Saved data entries

######

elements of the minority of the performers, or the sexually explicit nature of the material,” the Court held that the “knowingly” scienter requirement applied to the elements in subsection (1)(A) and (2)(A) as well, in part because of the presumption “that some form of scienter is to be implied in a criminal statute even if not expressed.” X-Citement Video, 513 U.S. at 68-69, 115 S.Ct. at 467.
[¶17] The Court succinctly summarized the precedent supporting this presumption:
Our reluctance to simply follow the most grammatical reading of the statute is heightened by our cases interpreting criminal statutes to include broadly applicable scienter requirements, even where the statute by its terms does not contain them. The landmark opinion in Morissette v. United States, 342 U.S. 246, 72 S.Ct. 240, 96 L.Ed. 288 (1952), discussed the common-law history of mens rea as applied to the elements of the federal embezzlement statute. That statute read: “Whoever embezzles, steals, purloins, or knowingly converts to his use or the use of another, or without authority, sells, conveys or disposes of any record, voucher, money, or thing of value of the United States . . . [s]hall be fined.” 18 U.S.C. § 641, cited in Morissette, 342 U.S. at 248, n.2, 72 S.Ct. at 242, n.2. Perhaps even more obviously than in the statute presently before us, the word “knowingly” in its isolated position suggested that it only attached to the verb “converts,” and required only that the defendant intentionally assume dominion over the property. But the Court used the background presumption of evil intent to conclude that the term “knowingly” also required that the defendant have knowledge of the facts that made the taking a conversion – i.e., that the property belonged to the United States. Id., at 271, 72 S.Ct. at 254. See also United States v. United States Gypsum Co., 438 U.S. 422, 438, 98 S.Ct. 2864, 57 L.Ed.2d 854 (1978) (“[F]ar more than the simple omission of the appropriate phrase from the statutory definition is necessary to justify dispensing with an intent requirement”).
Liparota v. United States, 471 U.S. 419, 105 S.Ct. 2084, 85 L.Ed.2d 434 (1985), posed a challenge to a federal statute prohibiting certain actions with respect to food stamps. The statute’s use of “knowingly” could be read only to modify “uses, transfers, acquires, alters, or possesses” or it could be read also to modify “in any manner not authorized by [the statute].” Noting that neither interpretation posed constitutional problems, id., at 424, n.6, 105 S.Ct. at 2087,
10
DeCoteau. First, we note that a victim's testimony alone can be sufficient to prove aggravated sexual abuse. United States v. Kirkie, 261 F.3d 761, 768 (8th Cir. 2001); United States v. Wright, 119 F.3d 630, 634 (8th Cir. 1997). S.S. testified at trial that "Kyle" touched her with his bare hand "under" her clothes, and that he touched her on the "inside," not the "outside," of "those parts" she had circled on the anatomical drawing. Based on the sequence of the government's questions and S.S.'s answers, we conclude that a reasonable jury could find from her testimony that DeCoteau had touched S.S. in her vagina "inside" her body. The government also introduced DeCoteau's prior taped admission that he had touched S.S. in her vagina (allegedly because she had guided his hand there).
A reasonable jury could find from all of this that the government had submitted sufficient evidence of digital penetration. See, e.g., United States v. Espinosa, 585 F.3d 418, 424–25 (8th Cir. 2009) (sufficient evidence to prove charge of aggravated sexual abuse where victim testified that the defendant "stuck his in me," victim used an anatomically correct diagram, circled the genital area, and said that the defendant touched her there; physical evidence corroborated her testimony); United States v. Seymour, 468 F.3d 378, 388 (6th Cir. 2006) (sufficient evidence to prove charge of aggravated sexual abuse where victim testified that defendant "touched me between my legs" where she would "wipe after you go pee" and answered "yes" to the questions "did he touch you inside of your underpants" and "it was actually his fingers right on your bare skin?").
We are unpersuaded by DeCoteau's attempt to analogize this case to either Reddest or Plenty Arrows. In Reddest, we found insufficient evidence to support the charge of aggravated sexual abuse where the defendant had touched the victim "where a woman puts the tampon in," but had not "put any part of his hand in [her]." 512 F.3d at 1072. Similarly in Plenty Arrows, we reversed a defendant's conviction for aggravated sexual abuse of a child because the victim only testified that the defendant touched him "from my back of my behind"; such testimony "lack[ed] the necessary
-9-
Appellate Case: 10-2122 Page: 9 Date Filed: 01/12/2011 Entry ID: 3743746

######

__PROBLEM TO WORK ON__. Return the data in full, with each line kept exactly as it is.

__REPLY TO THE EXERCISE__.
elements of the minority of the performers, or the sexually explicit nature of the material,” the Court held that the “knowingly” scienter requirement applied to the elements in subsection (1)(A) and (2)(A) as well, in part because of the presumption “that some form of scienter is to be implied in a criminal statute even if not expressed.” X-Citement Video, 513 U.S. at 68-69, 115 S.Ct. at 467.
[¶17] The Court succinctly summarized the precedent supporting this presumption:
Our reluctance to simply follow the most grammatical reading of the statute is heightened by our cases interpreting criminal statutes to include broadly applicable scienter requirements, even where the statute by its terms does not contain them. The landmark opinion in Morissette v. United States, 342 U.S. 246, 72 S.Ct. 240, 96 L.Ed. 288 (1952), discussed the common-law history of mens rea as applied to the elements of the federal embezzlement statute. That statute read: “Whoever embezzles, steals, purloins, or knowingly converts to his use or the use of another, or without authority, sells, conveys or disposes of any record, voucher, money, or thing of value of the United States . . . [s]hall be fined.” 18 U.S.C. § 641, cited in Morissette, 342 U.S. at 248, n.2, 72 S.Ct. at 242, n.2. Perhaps even more obviously than in the statute presently before us, the word “knowingly” in its isolated position suggested that it only attached to the verb “converts,” and required only that the defendant intentionally assume dominion over the property. But the Court used the background presumption of evil intent to conclude that the term “knowingly” also required that the defendant have knowledge of the facts that made the taking a conversion – i.e., that the property belonged to the United States. Id., at 271, 72 S.Ct. at 254. See also United States v. United States Gypsum Co., 438 U.S. 422, 438, 98 S.Ct. 2864, 57 L.Ed.2d 854 (1978) (“[F]ar more than the simple omission of the appropriate phrase from the statutory definition is necessary to justify dispensing with an intent requirement”).
Liparota v. United States, 471 U.S. 419, 105 S.Ct. 2084, 85 L.Ed.2d 434 (1985), posed a challenge to a federal statute prohibiting certain actions with respect to food stamps. The statute’s use of “knowingly” could be read only to modify “uses, transfers, acquires, alters, or possesses” or it could be read also to modify “in any manner not authorized by [the statute].” Noting that neither interpretation posed constitutional problems, id., at 424, n.6, 105 S.Ct. at 2087,
10
DeCoteau. First, we note that a victim's testimony alone can be sufficient to prove aggravated sexual abuse. United States v. Kirkie, 261 F.3d 761, 768 (8th Cir. 2001); United States v. Wright, 119 F.3d 630, 634 (8th Cir. 1997). S.S. testified at trial that "Kyle" touched her with his bare hand "under" her clothes, and that he touched her on the "inside," not the "outside," of "those parts" she had circled on the anatomical drawing. Based on the sequence of the government's questions and S.S.'s answers, we conclude that a reasonable jury could find from her testimony that DeCoteau had touched S.S. in her vagina "inside" her body. The government also introduced DeCoteau's prior taped admission that he had touched S.S. in her vagina (allegedly because she had guided his hand there).
A reasonable jury could find from all of this that the government had submitted sufficient evidence of digital penetration. See, e.g., United States v. Espinosa, 585 F.3d 418, 424–25 (8th Cir. 2009) (sufficient evidence to prove charge of aggravated sexual abuse where victim testified that the defendant "stuck his in me," victim used an anatomically correct diagram, circled the genital area, and said that the defendant touched her there; physical evidence corroborated her testimony); United States v. Seymour, 468 F.3d 378, 388 (6th Cir. 2006) (sufficient evidence to prove charge of aggravated sexual abuse where victim testified that defendant "touched me between my legs" where she would "wipe after you go pee" and answered "yes" to the questions "did he touch you inside of your underpants" and "it was actually his fingers right on your bare skin?").
We are unpersuaded by DeCoteau's attempt to analogize this case to either Reddest or Plenty Arrows. In Reddest, we found insufficient evidence to support the charge of aggravated sexual abuse where the defendant had touched the victim "where a woman puts the tampon in," but had not "put any part of his hand in [her]." 512 F.3d at 1072. Similarly in Plenty Arrows, we reversed a defendant's conviction for aggravated sexual abuse of a child because the victim only testified that the defendant touched him "from my back of my behind"; such testimony "lack[ed] the necessary
-9-
Appellate Case: 10-2122 Page: 9 Date Filed: 01/12/2011 Entry ID: 3743746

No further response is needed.